Amr Khalda, Fahmy Nagia, El-Kamah Ghada
Medical Molecular Genetics, Human Genetics and Genome Research Institute, National Research Centre, Egypt.
Neurology Ain Shams University, Egypt.
J Genet Eng Biotechnol. 2024 Dec;22(4):100436. doi: 10.1016/j.jgeb.2024.100436. Epub 2024 Nov 11.

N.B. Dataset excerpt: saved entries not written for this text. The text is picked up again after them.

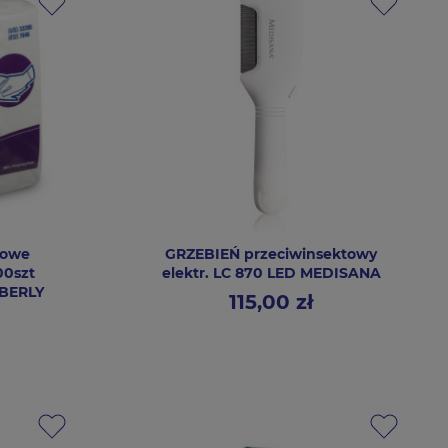
zowe
GRZEBIEŃ przeciwinsektowy
00szt
elektr. LC 870 LED MEDISANA
MBERLY
115,00 zł
Cena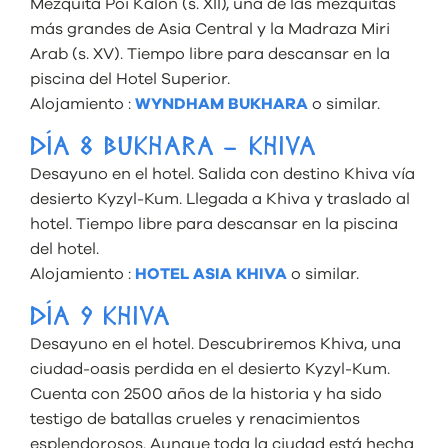
Mezquita Poi Kalon (s. XII), una de las mezquitas
más grandes de Asia Central y la Madraza Miri
Arab (s. XV). Tiempo libre para descansar en la
piscina del Hotel Superior.
Alojamiento :
WYNDHAM BUKHARA
o similar.
DÍA 8 BUKHARA – KHIVA
Desayuno en el hotel. Salida con destino Khiva vía
desierto Kyzyl-Kum. Llegada a Khiva y traslado al
hotel. Tiempo libre para descansar en la piscina
del hotel.
Alojamiento :
HOTEL ASIA KHIVA
o similar.
DÍA 9 KHIVA
Desayuno en el hotel. Descubriremos Khiva, una
ciudad-oasis perdida en el desierto Kyzyl-Kum.
Cuenta con 2500 años de la historia y ha sido
testigo de batallas crueles y renacimientos
esplendorosos. Aunque toda la ciudad está hecha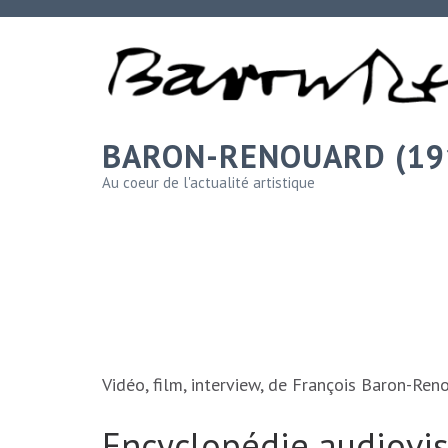
BARON-RENOUARD
Au coeur de l'actualité artistique
Vidéo, film, interview, de François Baron-Ren
Encyclopédie audiovisu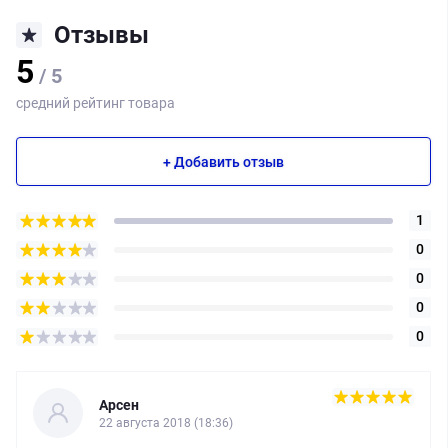
Отзывы
5
/ 5
средний рейтинг товара
+ Добавить отзыв
1
0
0
0
0
Арсен
22 августа 2018 (18:36)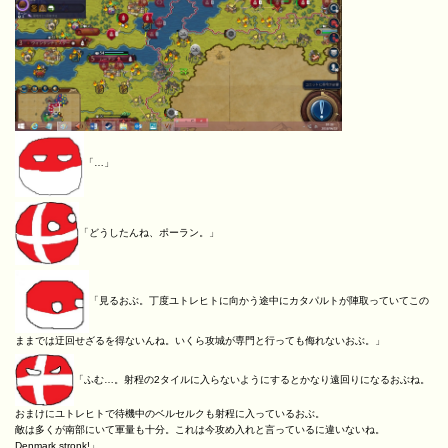
「…」
「どうしたんね、ポーラン。」
「見るおぶ。丁度ユトレヒトに向かう途中にカタパルトが陣取っていてこの
ままでは迂回せざるを得ないんね。いくら攻城が専門と行っても侮れないおぶ。」
「ふむ…。射程の2タイルに入らないようにするとかなり遠回りになるおぶね。
おまけにユトレヒトで待機中のベルセルクも射程に入っているおぶ。
敵は多くが南部にいて軍量も十分。これは今攻め入れと言っているに違いないね。
Denmark stronk!」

Duchenne muscular dystrophy (DMD/BMD) is the most common type of muscular dystrophy, together with Becker muscular dystrophy represent more than half of all cases. DMD is a single-gene, X-linked recessive disorder that predominantly affects boys, causing progressive muscle deterioration and eventually leading to fatal cardiopulmonary complications. This study aimed to implement a cost-effective molecular diagnostic method using the SALSA MLPA Kit (probe mixes 034 and 035) to screen a large group of Egyptian DMD patients. The study included 1250 clinically diagnosed DMD males, following complete family history, pedigree analyses and an accurate clinical examination and laboratory investigations mainly considering high levels of creatine phosphokinase (>2000 U/L). We also analysed the carrier status of 100 mothers of 100 probands to gauge the inherited mutation through their patients with familial disease. The negative results of MLPA were further analysed with NGS for ten patients and the results were validated for novel missense mutations, phenotype-genotype correlations were analysed using PolyPhen2 and mutation taster. Results SALSA MLPA analysis confirmed the diagnoses in 733/1250 (58.6 %) DMD patients and the remaining of 517/1250 (41.4%) were negative. DMD patients having large deletions were 632/1250 (50.6%) while duplications occurred in 101/1250 (8%). The most common single exon deletion was 45 (50/632, 7.9%). In addition, 163 different deletion and duplication patterns were characterized among positive MLPA analyses. 30% of our studied cohort exhibited new patterns of rearragements in addition to seven cases of double deletion and duplication rearrangements identified, within nine patients. Using NGS, for small mutations detection, revealed six novel and three previously reported mutations among screened ten patients. In conclusion, our findings expand the spectrum of known DMD mutations by offering an effective diagnostic method and identifying novel point mutations through NGS analysis. We recommend using NGS to uncover uncharacterized mutations in patients who test negative with MLPA, which could contribute to the treatment of DMD.
杜氏肌营养不良症(DMD/BMD)是最常见的肌营养不良症类型,与贝克型肌营养不良症一起占所有病例的一半以上。DMD是一种单基因X连锁隐性疾病,主要影响男孩,导致进行性肌肉退化,最终导致致命的心肺并发症。本研究旨在使用SALSA MLPA试剂盒(探针混合物034和035)实施一种具有成本效益的分子诊断方法,以筛查一大群埃及DMD患者。该研究纳入了1250名临床诊断为DMD的男性,在完善家族史、系谱分析以及准确的临床检查和实验室检查后,主要考虑肌酸磷酸激酶水平较高(>2000 U/L)。我们还分析了100名先证者的100名母亲的携带者状态,以评估通过其家族性疾病患者遗传的突变。对10名患者的MLPA阴性结果进一步进行NGS分析,并对新的错义突变结果进行验证,使用PolyPhen2和突变预测软件分析表型-基因型相关性。结果SALSA MLPA分析在1250名DMD患者中的733名(58.6%)中确诊,其余517名(41.4%)为阴性。有大片段缺失的DMD患者为632名(50.6%),而重复发生在101名(8%)。最常见的单个外显子缺失是45(50/632,7.9%)。此外,在阳性MLPA分析中鉴定出163种不同的缺失和重复模式。在我们研究的队列中,30%表现出新的重排模式,此外在9名患者中还发现了7例双缺失和重复重排。使用NGS检测小突变,在筛查的10名患者中发现了6个新突变和3个先前报道的突变。总之,我们的研究结果通过提供一种有效的诊断方法并通过NGS分析鉴定新的点突变,扩展了已知DMD突变的谱。我们建议使用NGS来发现MLPA检测为阴性的患者中未表征的突变,这可能有助于DMD的治疗。